▸ Task details
Copy the lines below word for word, leaving out the pictures.

▸ Extracted material
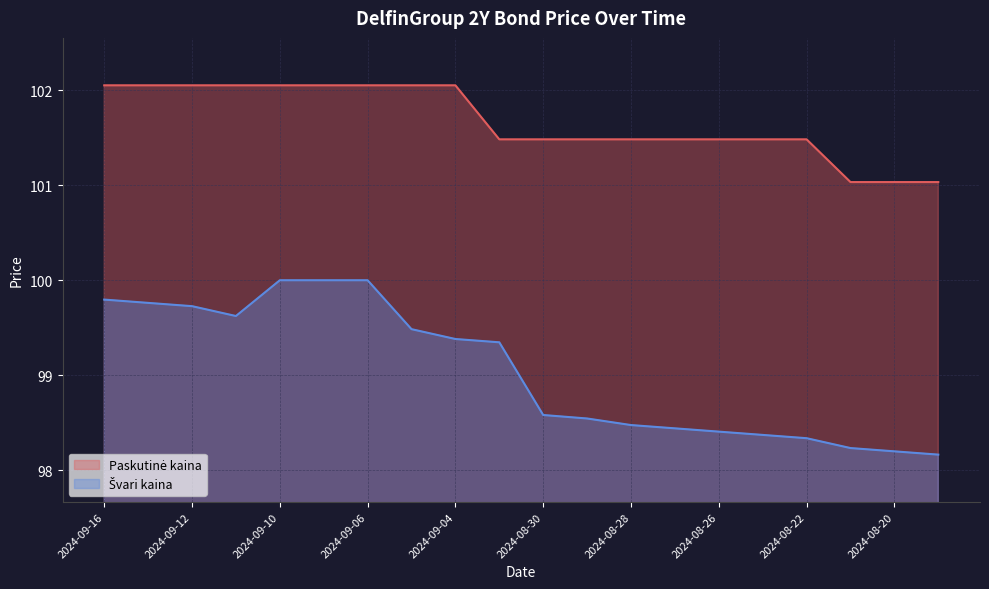

Does the chart display data point markers on the line(s)?

No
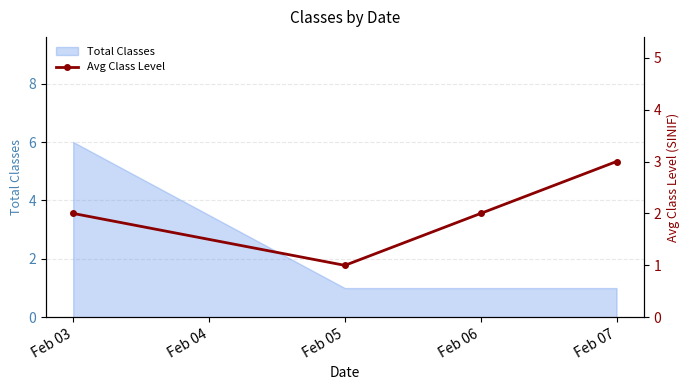

What is the maximum value for Total Classes?

6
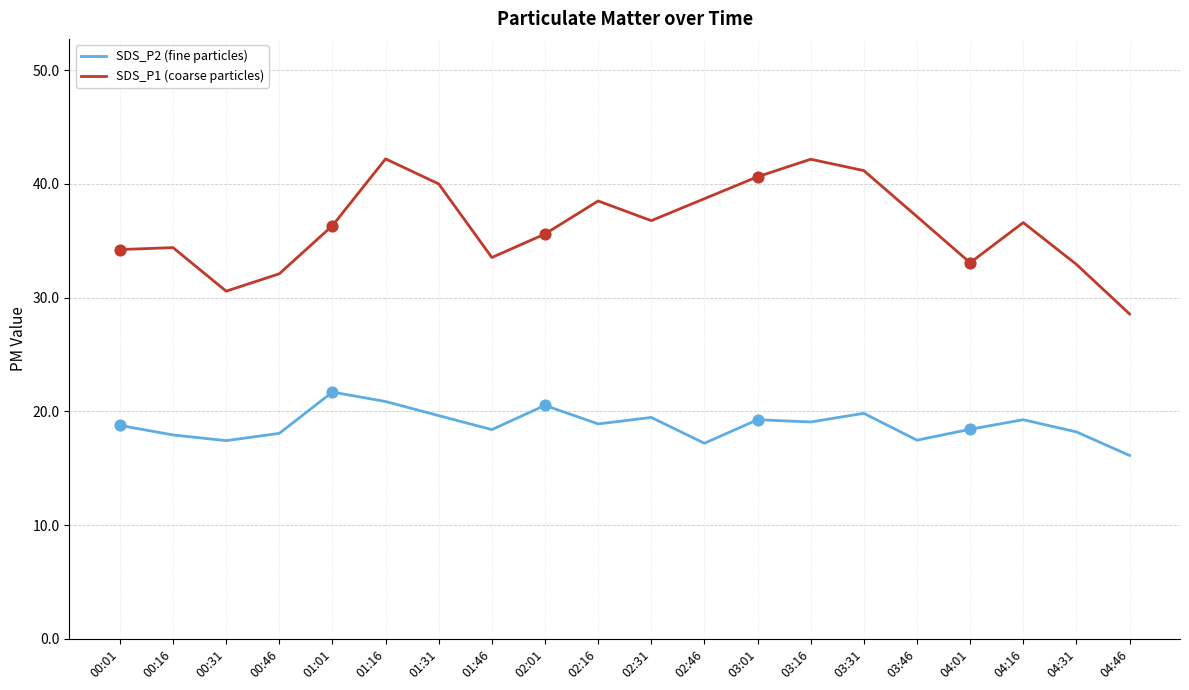

What are all the series names shown in the legend?

SDS_P2 (fine particles), SDS_P1 (coarse particles)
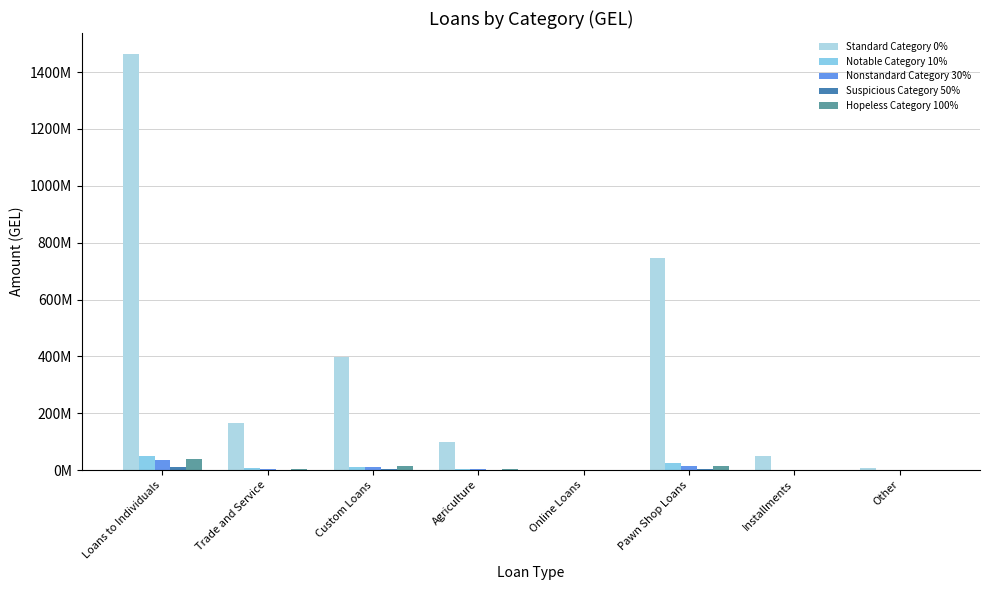

What is the difference between the maximum and minimum values in the Hopeless Category 100% series?

38749887.6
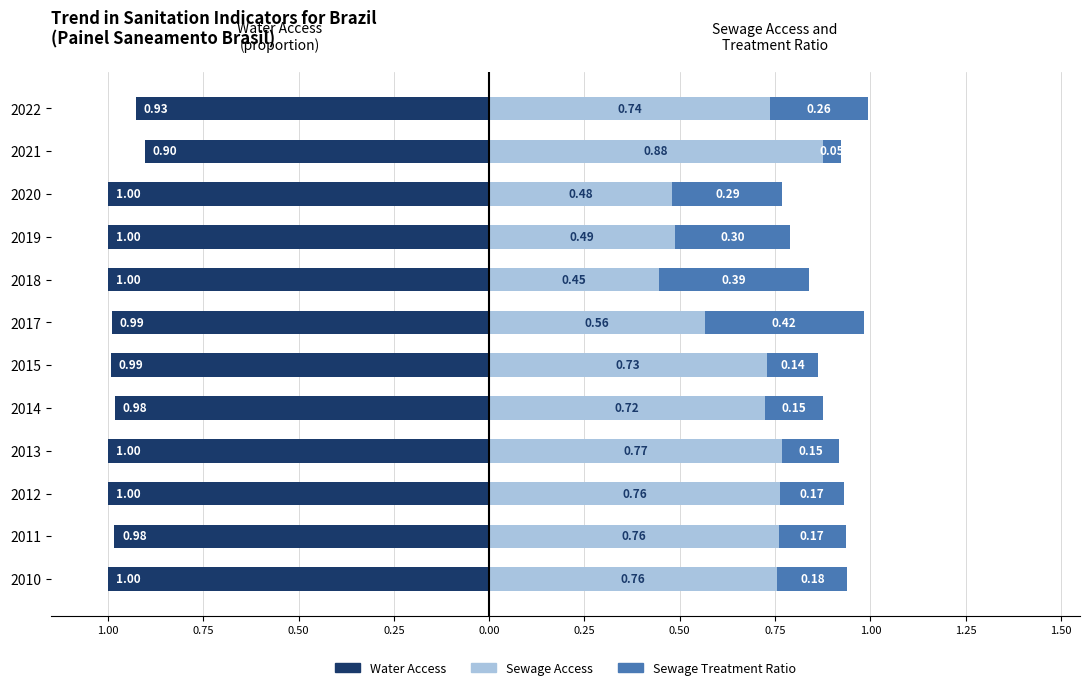

Is the value of Water Access (prop. with access) at 2010 greater than the value of Sewage Access (prop. with access) at 2010?

No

▸ Exercise answer
Does the chart display data point markers on the line(s)?

No

What is the maximum value for Total Classes?

6

What are all the series names shown in the legend?

SDS_P2 (fine particles), SDS_P1 (coarse particles)

What is the difference between the maximum and minimum values in the Hopeless Category 100% series?

38749887.6

Is the value of Water Access (prop. with access) at 2010 greater than the value of Sewage Access (prop. with access) at 2010?

No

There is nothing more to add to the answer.